Document passage:

^^^^

Yi Hyo-suk’s memoir primarily testifies to the patient family’s desperate trials of all kinds of therapies in the early 1980s. Although Yi first relied on surgery, she and her family came to agree more with Hŏ Chun’s explanation of breast mountain. The patient’s testimony and surgeons’ terminologies disclose a dissimilar understanding of cancer’s ontology and possible treatments. Whereas surgeon-authors often came to terms with the “simple removal” of unnecessary body parts, the female patient Yi loathed the surgery as a life-threatening anathema, which hardly secured a cure. Not merely due to physical pain, but rather to the insufficient reasoning about cancer’s etiology, Yi and her husband rejected the operating surgeon’s advice to have another surgery for her metastasis.

Needless to say, Yi’s narrative as an individual patient should not be generalized. Yi and her husband’s portrayal of clinical encounters between 1978 and 1982, however, encourages us to further historicize issues around the patient-doctor relationship in treating breast cancer, moral grounds of secrecy, the possibility and limitation of a patient’s activism, and the religious and commercial meaning of seeking alternative medicines in Korean soil.

^^^^

Data extracts:

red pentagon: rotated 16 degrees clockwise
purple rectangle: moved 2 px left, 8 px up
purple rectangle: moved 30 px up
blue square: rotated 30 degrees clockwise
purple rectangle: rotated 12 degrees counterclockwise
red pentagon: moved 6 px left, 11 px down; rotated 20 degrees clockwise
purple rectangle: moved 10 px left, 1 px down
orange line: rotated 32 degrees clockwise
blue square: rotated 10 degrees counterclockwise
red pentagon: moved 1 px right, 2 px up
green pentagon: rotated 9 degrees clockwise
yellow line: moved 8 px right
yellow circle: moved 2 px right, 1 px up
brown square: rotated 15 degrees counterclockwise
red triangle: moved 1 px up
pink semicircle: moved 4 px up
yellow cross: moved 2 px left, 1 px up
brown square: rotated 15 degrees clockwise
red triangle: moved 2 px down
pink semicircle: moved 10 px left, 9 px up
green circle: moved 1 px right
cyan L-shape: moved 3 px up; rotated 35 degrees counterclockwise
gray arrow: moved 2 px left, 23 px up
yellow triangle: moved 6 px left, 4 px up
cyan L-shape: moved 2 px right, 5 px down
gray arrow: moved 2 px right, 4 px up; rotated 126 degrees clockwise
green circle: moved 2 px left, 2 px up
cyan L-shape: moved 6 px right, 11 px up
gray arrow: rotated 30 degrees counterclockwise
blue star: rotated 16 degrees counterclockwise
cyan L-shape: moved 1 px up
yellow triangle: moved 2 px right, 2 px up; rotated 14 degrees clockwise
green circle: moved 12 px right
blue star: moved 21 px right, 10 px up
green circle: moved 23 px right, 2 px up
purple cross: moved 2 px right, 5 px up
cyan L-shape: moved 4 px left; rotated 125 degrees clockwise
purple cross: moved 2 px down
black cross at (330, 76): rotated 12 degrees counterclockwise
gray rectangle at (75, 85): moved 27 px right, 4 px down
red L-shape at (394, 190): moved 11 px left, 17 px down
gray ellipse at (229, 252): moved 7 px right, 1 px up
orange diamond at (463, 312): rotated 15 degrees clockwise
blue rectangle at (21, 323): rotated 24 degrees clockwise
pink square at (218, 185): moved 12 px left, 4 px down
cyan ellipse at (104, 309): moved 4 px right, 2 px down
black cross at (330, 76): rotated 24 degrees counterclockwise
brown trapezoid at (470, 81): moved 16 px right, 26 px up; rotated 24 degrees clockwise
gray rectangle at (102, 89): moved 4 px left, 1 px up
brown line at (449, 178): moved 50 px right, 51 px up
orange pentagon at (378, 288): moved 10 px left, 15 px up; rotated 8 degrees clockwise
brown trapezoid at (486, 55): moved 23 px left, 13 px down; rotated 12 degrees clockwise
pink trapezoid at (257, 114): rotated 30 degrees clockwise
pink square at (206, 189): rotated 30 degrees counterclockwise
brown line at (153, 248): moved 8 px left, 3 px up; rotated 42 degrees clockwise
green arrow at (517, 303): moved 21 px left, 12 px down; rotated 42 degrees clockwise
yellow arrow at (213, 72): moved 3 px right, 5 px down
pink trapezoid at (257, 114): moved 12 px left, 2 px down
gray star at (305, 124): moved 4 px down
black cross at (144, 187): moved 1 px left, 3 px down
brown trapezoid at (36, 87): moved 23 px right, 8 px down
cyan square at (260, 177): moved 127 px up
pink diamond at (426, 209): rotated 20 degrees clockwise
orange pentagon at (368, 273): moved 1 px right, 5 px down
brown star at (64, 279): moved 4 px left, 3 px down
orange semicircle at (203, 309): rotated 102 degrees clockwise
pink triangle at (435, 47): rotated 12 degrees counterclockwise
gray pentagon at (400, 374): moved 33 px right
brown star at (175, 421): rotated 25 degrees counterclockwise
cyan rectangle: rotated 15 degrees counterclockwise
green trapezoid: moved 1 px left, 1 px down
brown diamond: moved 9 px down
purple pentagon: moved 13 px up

^^^^

Problems and tasks:
a. In the passage on Yi Hyo-suk's memoir, whose explanation of breast mountain did Yi and her family come to agree with more?
b. Resume the passage on Yi Hyo-suk's memoir, starting right after its final sentence.
The records are unrelated material, separate from the passage on Yi Hyo-suk's memoir.

Exercise answers:
a. Hŏ Chun's

b.
Although popular discourse in today’s South Korea often celebrates the rapidly increasing five-year survival rate, the National (Korean) Statistics Office states that 8.9 per 100,000 women died of breast cancer in 2014. This number is surely lower than 18.3 who died of lung cancer, 14.2 of colorectal, and 12.4 of stomach cancer. However, when compared to 6.1 in 2004 and 2.0 in 1993, the 8.9 in 2014 demonstrates a steady increase of breast cancer deaths among Korean women.104 As Aaron E. Carroll well points out, the increased survival rate, which is mostly based on early screening, does not necessarily imply that fewer women are dying of breast cancer. In a similar vein, H. Gilbert Welch has criticized the culture of over-diagnosis in the American health care system, which demonstrates an obsession with the idea of complete control, yet rarely pays attention to the quantity and quality of breast cancer deaths.105 If translated into the Korean context, Carroll’s and Welch’s research reminds us that despite the increased survival rate and the successful cases of breast-conserving surgery, more women in South Korea died of breast cancer in 2014 than in 1993. Rethinking the manifold narratives about surgical intervention in a transnational and trans-temporal context, therefore, urges us to begin a dialogue that can raise hope beyond an increased survival rate.

 

NOTES

1 Kim et al., “The Basic Facts of Korean Breast Cancer in 2012,” 103–107.

2 National Cancer Center, “National Cancer Registration and Statistics in Korea 2013,” published in Dec 2, 2015 at http://ncc.re.kr/cancerStatsList.ncc?sea. Accessed on September 16, 2016.

3 Kim et al., “The Basic Facts of Korean Breast Cancer in 2012,” 107. For the US incidence rates, I referred to NIH: National Cancer Institute’s Cancer statistics. See, http://seer.cancer.gov/statfacts/html/breast.html. Accessed on September 10, 2016.

4 See the national statistical report in note 2.

5 Ch’oi, “Ch’oi Po-sik i mannan saram.”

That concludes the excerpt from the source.